Parents support the school board's decision to close the intermediate school.
By TIM YOVICH
VINDICATOR TRUMBULL STAFF
GIRARD -- Elementary and intermediate school pupils will return to classrooms Thursday and Friday.
Kindergarten through third-grade pupils will go to Prospect Elementary School when it reopens Thursday, Superintendent Anthony D'Ambrosio said Tuesday afternoon.
Meanwhile, fourth- and fifth-graders will move from the closed Girard Intermediate School to Tod Woods Elementary School and sixth-graders to the junior-senior high school Friday.
Working in conjunction with the city board of health, the school board this week closed the intermediate school through the end of the school year because of pupil illness.
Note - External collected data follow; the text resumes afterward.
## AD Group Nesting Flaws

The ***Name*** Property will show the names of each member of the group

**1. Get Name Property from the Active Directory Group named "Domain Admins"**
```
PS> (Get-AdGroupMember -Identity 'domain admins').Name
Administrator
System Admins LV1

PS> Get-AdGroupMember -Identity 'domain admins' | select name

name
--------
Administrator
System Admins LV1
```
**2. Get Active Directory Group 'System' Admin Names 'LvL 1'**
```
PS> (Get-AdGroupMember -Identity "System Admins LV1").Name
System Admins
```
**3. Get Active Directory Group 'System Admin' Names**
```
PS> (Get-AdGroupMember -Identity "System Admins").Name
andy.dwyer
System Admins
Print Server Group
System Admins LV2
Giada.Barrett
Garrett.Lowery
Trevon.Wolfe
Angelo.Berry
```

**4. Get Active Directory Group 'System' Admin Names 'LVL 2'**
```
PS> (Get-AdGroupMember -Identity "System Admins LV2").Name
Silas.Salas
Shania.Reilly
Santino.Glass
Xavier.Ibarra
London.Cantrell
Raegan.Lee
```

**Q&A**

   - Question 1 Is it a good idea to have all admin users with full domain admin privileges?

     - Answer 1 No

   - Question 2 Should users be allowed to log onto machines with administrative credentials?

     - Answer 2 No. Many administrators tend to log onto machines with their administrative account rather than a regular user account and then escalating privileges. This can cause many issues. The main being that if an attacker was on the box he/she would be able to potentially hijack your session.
Prospect was closed the same time as a precautionary measure and because of some complaints of illness.
D'Ambrosio said he is working out the details to get equipment moved to the junior-senior high school and Tod Woods by Friday.
In a prepared statement, Richard Ragozine, school board president who has replaced D'Ambrosio as district spokesman, said Prospect will be thoroughly cleaned and sealed off from the intermediate school.
The schools have been the site of testing for formaldehyde, fiberglass, dust, mold and bacteria.
Here was problem: A large number of intermediate school pupils have complained of health problems, including headaches, itchy and burning eyes and vomiting.
Tod Woods served as the district's intermediate school until last fall when the new intermediate building opened.
Parents say they support the school board's decision to close the intermediate school and hold classes in other buildings.
Cathy Ross, president of Girard Concerned Citizens, expressed pleasure with the closing of the school for the remainder of the school year.
Ross said she will monitor results of the tests on the school and try to make sure Prospect is sealed off from the intermediate school so air doesn't flow into Prospect.
Some examples: Connie Shultz, whose son, Grant, is in the sixth grade, said Tuesday that she definitely agrees with the board action to close the school.
Shultz said her son experienced swollen eyes, headaches, dizziness and general tiredness when he was in school.
"It won't be that inconvenient" switching buildings, Shultz said. "I'm glad they closed it."
Florence Doran, whose son, Stephen, is also in the sixth grade, said she was happy with the closing.
"As far as I'm concerned, he wasn't going back until they find out what's going on with him," Doran asserted.
Like Doran, Dean Weitzman wouldn't have sent his daughter Sara back to the sixth grade at the intermediate school.
The closing is "probably for the best," said Weitzman, the father of three daughters. Sara has experienced dizziness, headaches and upset stomach.
Weitzman said he had been looking for another school to send the sixth-grader but will now allow her to attend classes at the junior-senior high building.
Pennie Bada, whose son Stephen is in the fifth grade, said the school district was neglectful in not having an alternate site to the intermediate school long ago.
Her doctor told her shortly before Easter to keep her son out of the school, and she did.
"It was just not a good environment for him to be in," she recalled her doctor telling her.
Asked if her son would be going to Tod Woods, she responded, "I'm going to let my doctor make that choice."